Así las cosas, no veo caso en dudar del acierto del general Cárdenas en marzo de 1938, o en revisar los abusos y la soberbia de las compañías petroleras. Lo que me intriga es algo que de tan asumido parece inútil preguntar: petróleo y nacionalismo, ¿por qué tan cercanos?

 

La marca de 1938

El cuándo, cómo y quién del conflicto obrero que entre 1937 y 1938 llevó a la nacionalización, hizo del petróleo no sólo un elemento esencial del nacionalismo mexicano sino el principal canal de expresión moderna de nacionalismos formados a lo largo de más de un siglo de escribir historia, luchar contra invasiones extranjeras y crear Estado. Bien visto, no fue extraño que una mercancía hiciera nación y Estado. Así fue café y Brasil o guano y Perú, y así es petróleo y Venezuela. Es más, en el siglo XX la épica expropiación petrolera mexicana fue ambas cosas: consecuencia del momento mundial que se vivía y hacedora de ese momento histórico.

Para 1930 el mundo hervía de nacionalismos. El siglo XIX, todo, con su irrefrenable busca de esencias nacionales a través de raza, lengua e historia, entró en la crisis moral, política y económica de los años de entreguerras. En Alemania, Italia o Estados Unidos el nacionalismo fue la nodriza del moderno Estado de bienestar que caracterizó a casi todo el siglo XX. Para 1920, inclusive la revolución universalista por excelencia, la rusa, se había apareado con el nacionalismo. Y el México que salía de una revolución social fue parte intrínseca de este momento. La Constitución de 1917 o los pactos de Calles y Obregón con gobiernos y compañías extranjeras fueron malabares, una mano en la consolidación del Estado, la otra en el logro de una economía nacional estable y articulada con el mundo, todo en medio del momento nacionalista. Visto así, 1938 se revela como una de las claves que dio dirección y control a nacionalismos desatados y de consecuencias impredecibles.

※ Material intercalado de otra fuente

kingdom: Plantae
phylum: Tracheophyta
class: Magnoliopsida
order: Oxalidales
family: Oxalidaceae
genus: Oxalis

En la década de 1930 había en México nacionalismos reaccionarios y revolucionarios. Ambos eran xenófobos, ambos tenían poderes locales nada despreciables. Si bien no se puede decir que estaban comandados desde Palacio Nacional, sí eran parte de los sentimientos nacionalistas que el cardenismo movilizaba. 1938 canalizó en una dirección de Estado a las organizaciones “pro raza”, la oposición popular a la inmigración de chinos, judíos y españoles, el anticosmopolitismo revolucionario y homofóbico y los antiamericanismos populares, vagos y contradictorios (odio/amor). 1938 también dio dirección a un nacionalismo económico que no encontraba cauce estable precisamente por la falta de claridad en los acuerdos informales de los primeros gobiernos revolucionarios con intereses extranjeros. La decisión de 1938, la reacción popular y el manejo que se hizo de ella en la prensa y la propaganda acabaron por absorber y cooptar varias formas nacionalistas en una clara dirección de Estado y nación. Y esto en una era en que otra cosa era impensable. En el mundo de 1938, ¿era concebible un Estado nacional no fervientemente nacionalista, proteccionista e inclusive orgulloso del perfil racial y cultural de su país?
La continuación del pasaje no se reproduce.